Make an exact copy of the entries below and leave any picture out of it.

** Opening Entries supplied block **

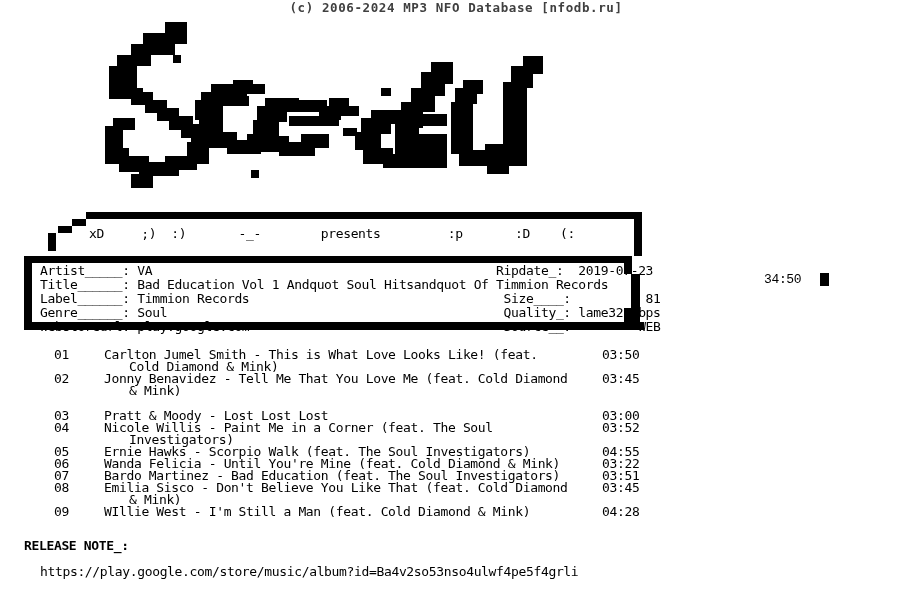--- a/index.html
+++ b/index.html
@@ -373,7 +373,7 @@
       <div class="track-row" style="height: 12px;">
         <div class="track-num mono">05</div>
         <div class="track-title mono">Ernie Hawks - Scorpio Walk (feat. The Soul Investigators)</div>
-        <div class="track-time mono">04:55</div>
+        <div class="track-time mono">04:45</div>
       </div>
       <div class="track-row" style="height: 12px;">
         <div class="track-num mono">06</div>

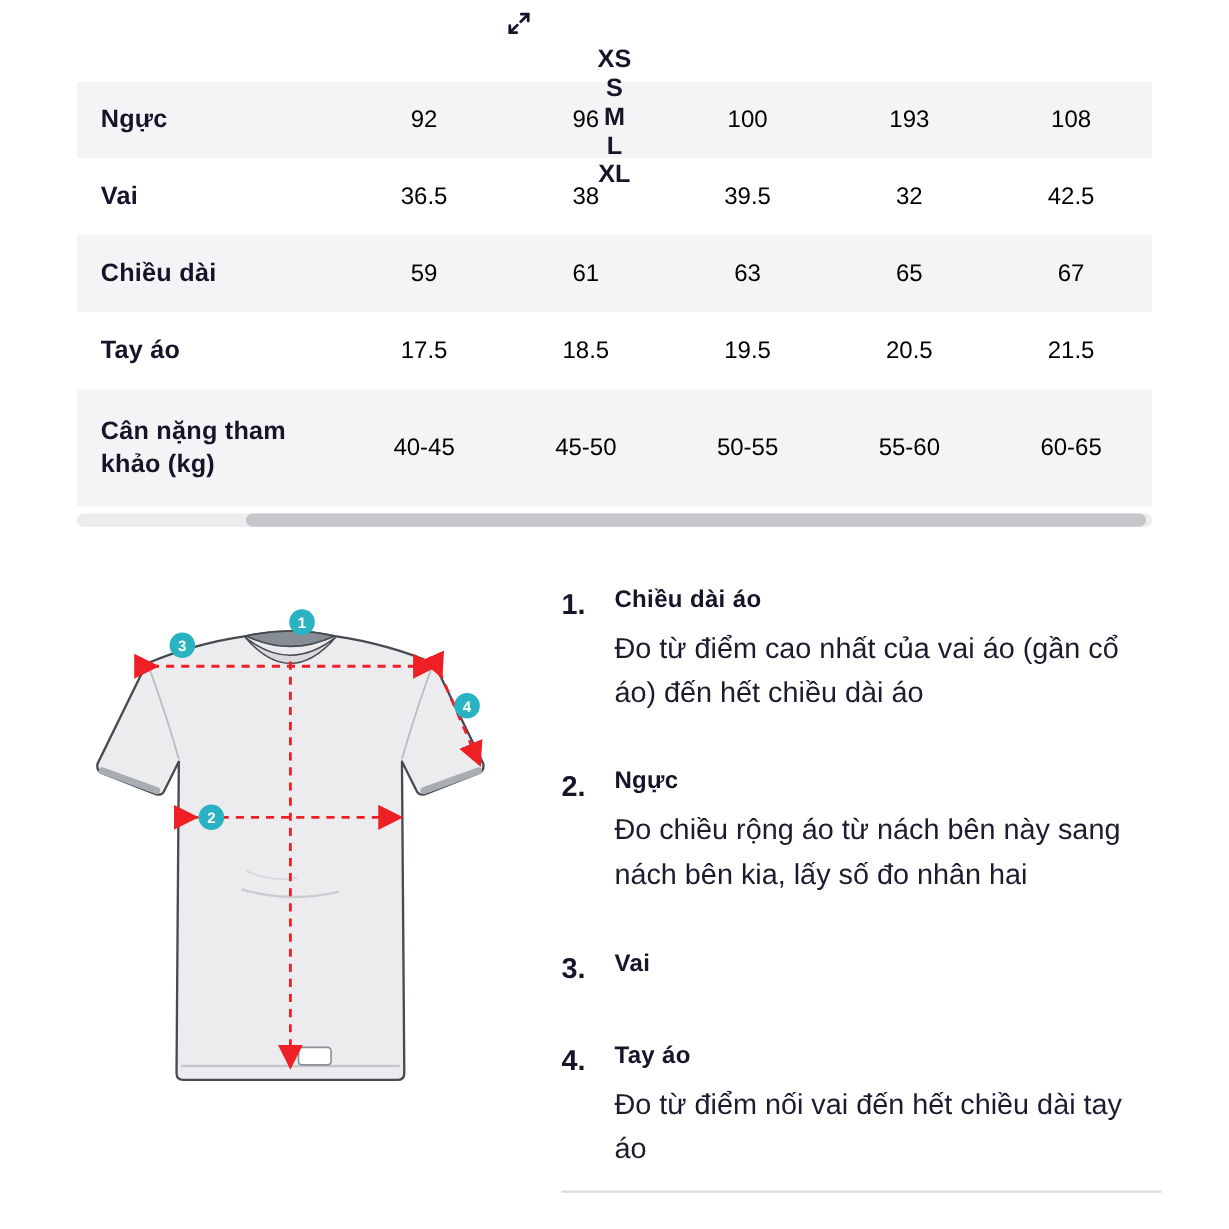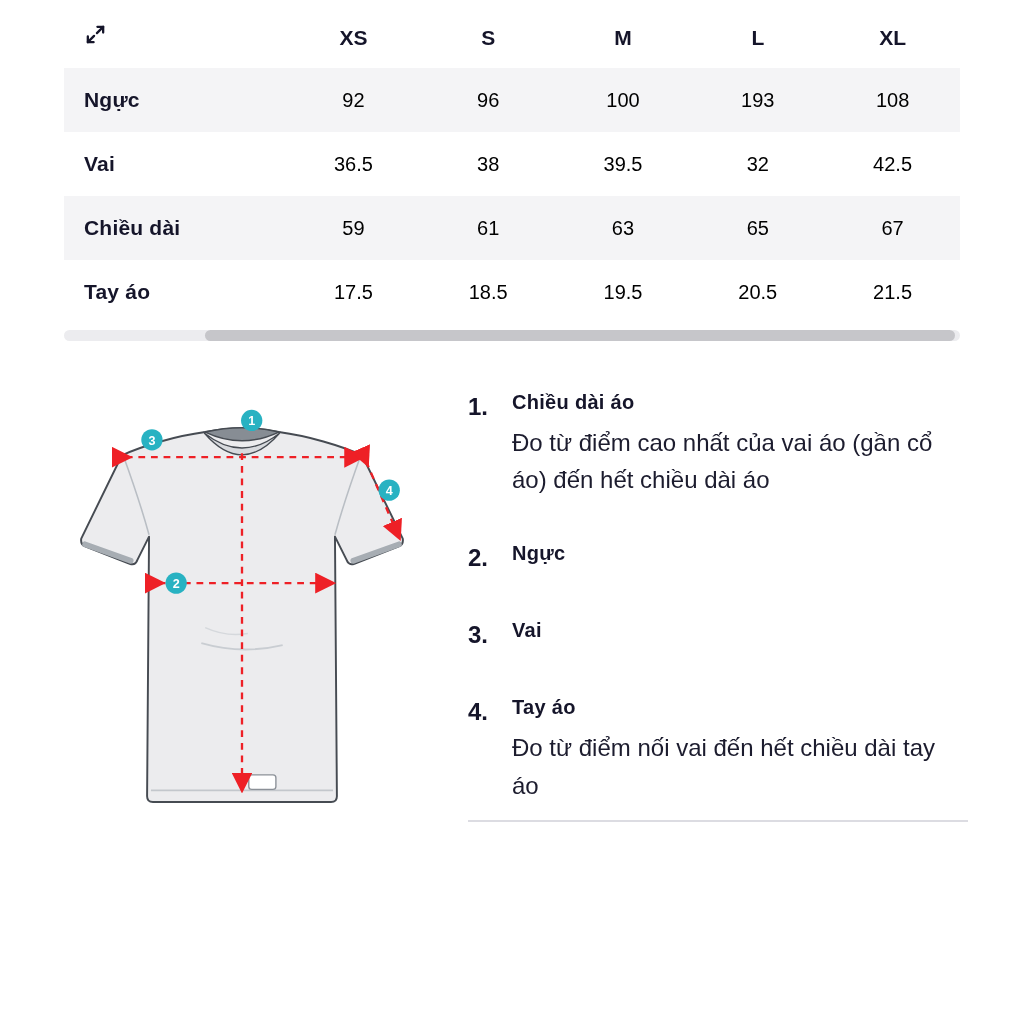--- a/index.html
+++ b/index.html
@@ -9,7 +9,7 @@
   
   .size-table { margin:8px 64px 0 64px; }
   .trow { display:flex; align-items:center; height:64px; }
-  .trow.thead { height:60px; }
+  .trow.thead { height:60px;flex-direction:column; }
   .trow.tall { height:98px; }
   .trow.alt { background:#f4f4f6; }
   .label-cell { width:222px; padding-left:20px; padding-right:10px;

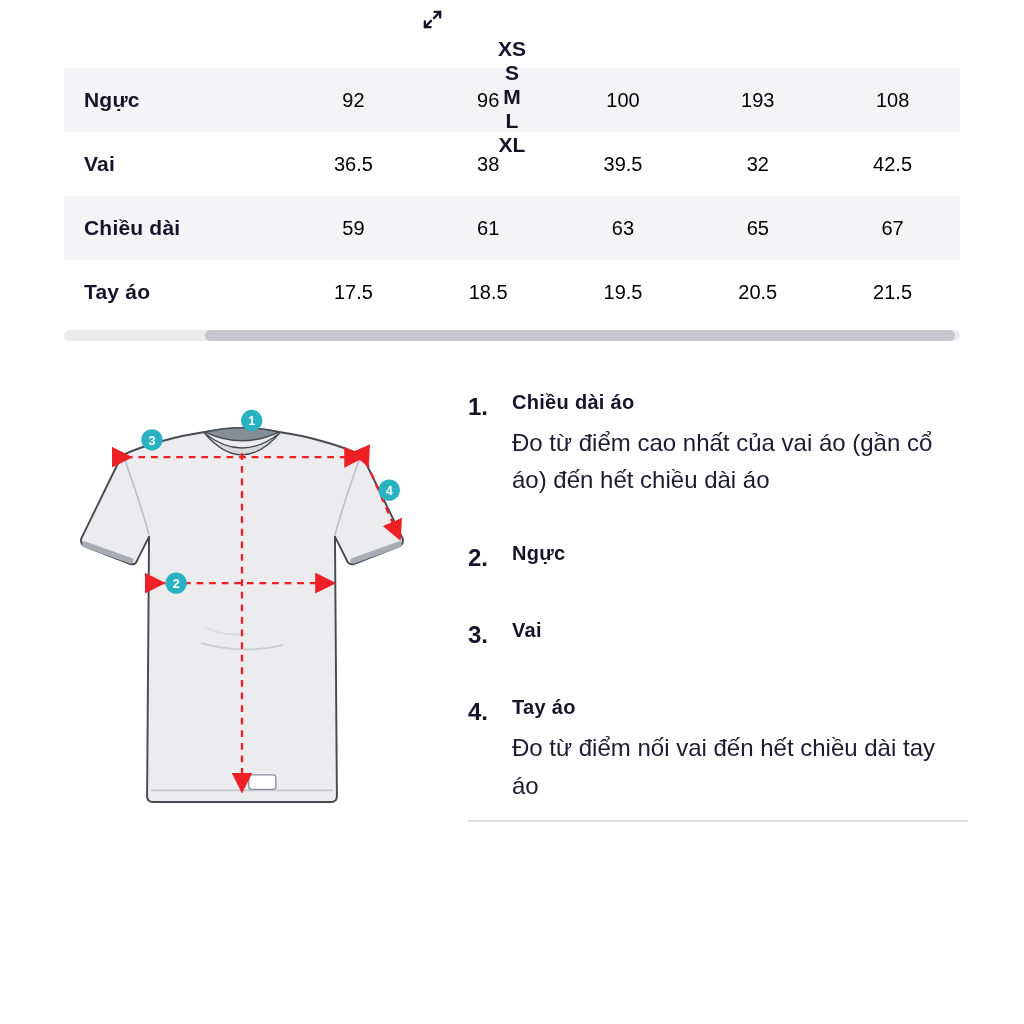--- a/index.html
+++ b/index.html
@@ -93,6 +93,14 @@
     <div class="val-cell">21.5</div>
   </div>
 
+  <div class="trow alt tall">
+    <div class="label-cell">Cân nặng tham khảo (kg)</div>
+    <div class="val-cell">40-45</div>
+    <div class="val-cell">45-50</div>
+    <div class="val-cell">50-55</div>
+    <div class="val-cell">55-60</div>
+    <div class="val-cell">60-65</div>
+  </div>
 </div>
 
 <div class="hscroll">

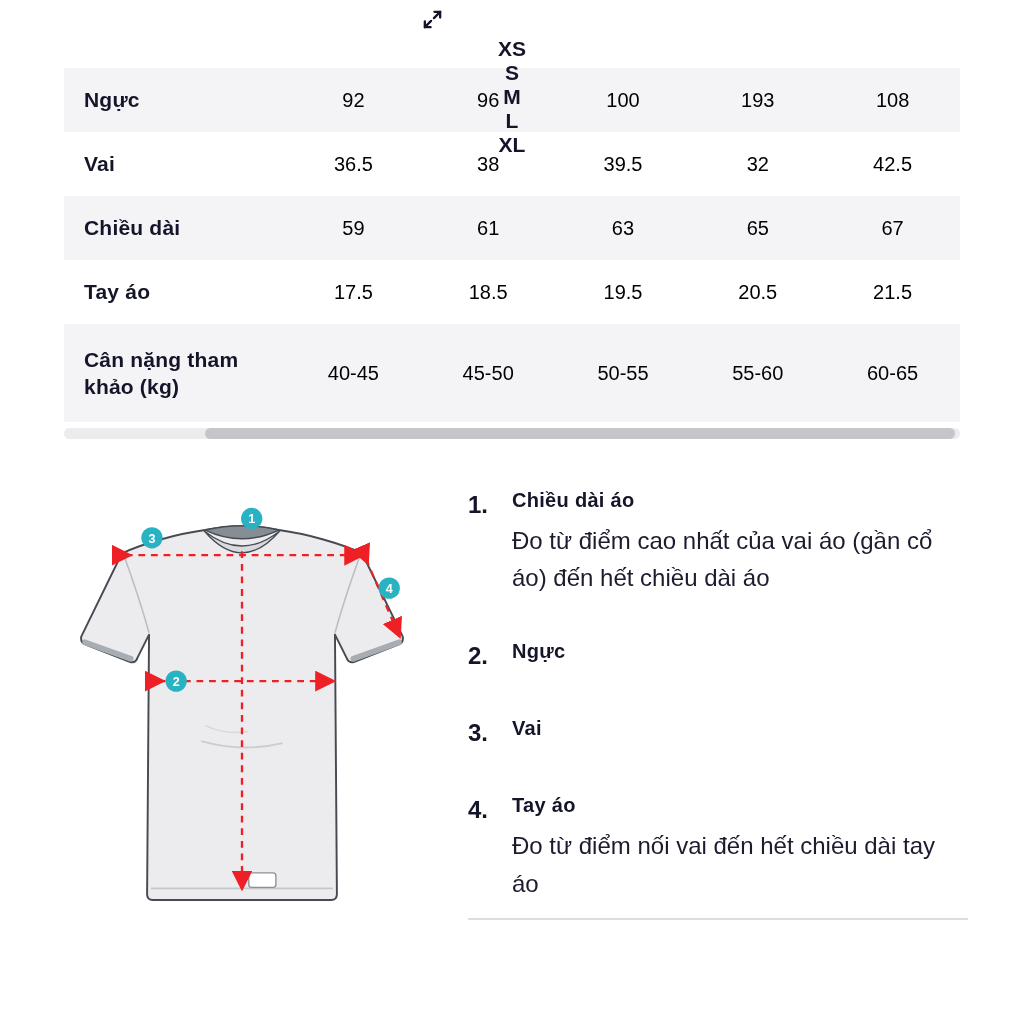--- a/index.html
+++ b/index.html
@@ -170,6 +170,7 @@
       <div class="gnum">2.</div>
       <div>
         <div class="gtitle">Ngực</div>
+        <div class="gdesc">Đo chiều rộng áo từ nách bên này sang nách bên kia, lấy số đo nhân hai</div>
       </div>
     </div>
     <div class="gitem">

** Closing Entries supplied block **

**Solution for this task**
--- a/index.html
+++ b/index.html
@@ -373,7 +373,7 @@
       <div class="track-row" style="height: 12px;">
         <div class="track-num mono">05</div>
         <div class="track-title mono">Ernie Hawks - Scorpio Walk (feat. The Soul Investigators)</div>
-        <div class="track-time mono">04:55</div>
+        <div class="track-time mono">04:45</div>
       </div>
       <div class="track-row" style="height: 12px;">
         <div class="track-num mono">06</div>

--- a/index.html
+++ b/index.html
@@ -9,7 +9,7 @@
   
   .size-table { margin:8px 64px 0 64px; }
   .trow { display:flex; align-items:center; height:64px; }
-  .trow.thead { height:60px; }
+  .trow.thead { height:60px;flex-direction:column; }
   .trow.tall { height:98px; }
   .trow.alt { background:#f4f4f6; }
   .label-cell { width:222px; padding-left:20px; padding-right:10px;

--- a/index.html
+++ b/index.html
@@ -93,6 +93,14 @@
     <div class="val-cell">21.5</div>
   </div>
 
+  <div class="trow alt tall">
+    <div class="label-cell">Cân nặng tham khảo (kg)</div>
+    <div class="val-cell">40-45</div>
+    <div class="val-cell">45-50</div>
+    <div class="val-cell">50-55</div>
+    <div class="val-cell">55-60</div>
+    <div class="val-cell">60-65</div>
+  </div>
 </div>
 
 <div class="hscroll">

--- a/index.html
+++ b/index.html
@@ -170,6 +170,7 @@
       <div class="gnum">2.</div>
       <div>
         <div class="gtitle">Ngực</div>
+        <div class="gdesc">Đo chiều rộng áo từ nách bên này sang nách bên kia, lấy số đo nhân hai</div>
       </div>
     </div>
     <div class="gitem">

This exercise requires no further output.